Using focused ion beam (FIB) milling and digital image correlation (DIC), residual stress analysis has become possible for a wide variety of coatings and bulk materials regardless of whether they are crystalline or amorphous. The residual stress is relaxed by FIB milling of certain geometries and the resulting displacement field is tracked by scanning electron microscopy and DIC. Finally, the residual stress state can be calculated based on the determined deformation either by analytical solutions or finite element analysis (FEA).
However, the exact correlation between the local displacement gradients determined by DIC and the internal stress relief of the material for different milling geometries isn’t fully clear yet. In this work, as a part of the European collaborative research project iSTRESS, diamond coatings and Raman spectroscopy as well as bending experiments on a single crystalline Ni-based superalloy and electron backscatter diffraction (EBSD) have been used as reference methods for residual stress analysis by FIB-DIC.
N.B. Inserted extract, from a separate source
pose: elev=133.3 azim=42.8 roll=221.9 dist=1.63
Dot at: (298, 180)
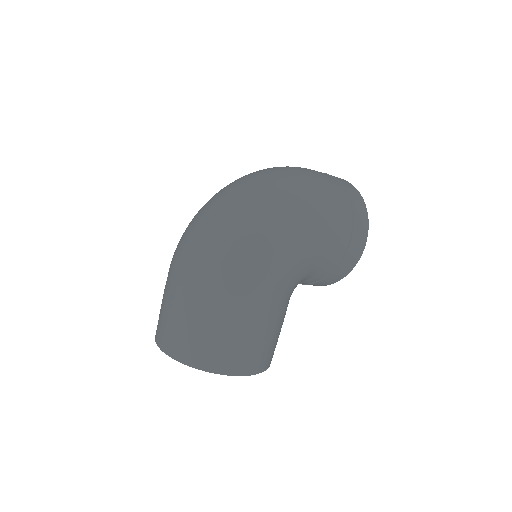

Using a new in-situ µ-Raman spectrometer installed in a FIB, the Raman peak shift during FIB milling of diamond coating was analyzed and the results were compared to FEA. It was found that the combination of FIB-DIC and in situ µ-Raman allows deeper and direct insights in the relaxation of residual stress of thin films and coatings. Moreover, the defined stress state generated by bending experiments on an anisotropic Ni-based superalloy in combination with EBSD allows for quantitative cross check of the FIB-DIC method and estimation of its resolution limit. The results are important for a further improvement of the FIB-DIC method used for determination of residual stress on thin films and anisotropic bulk materials.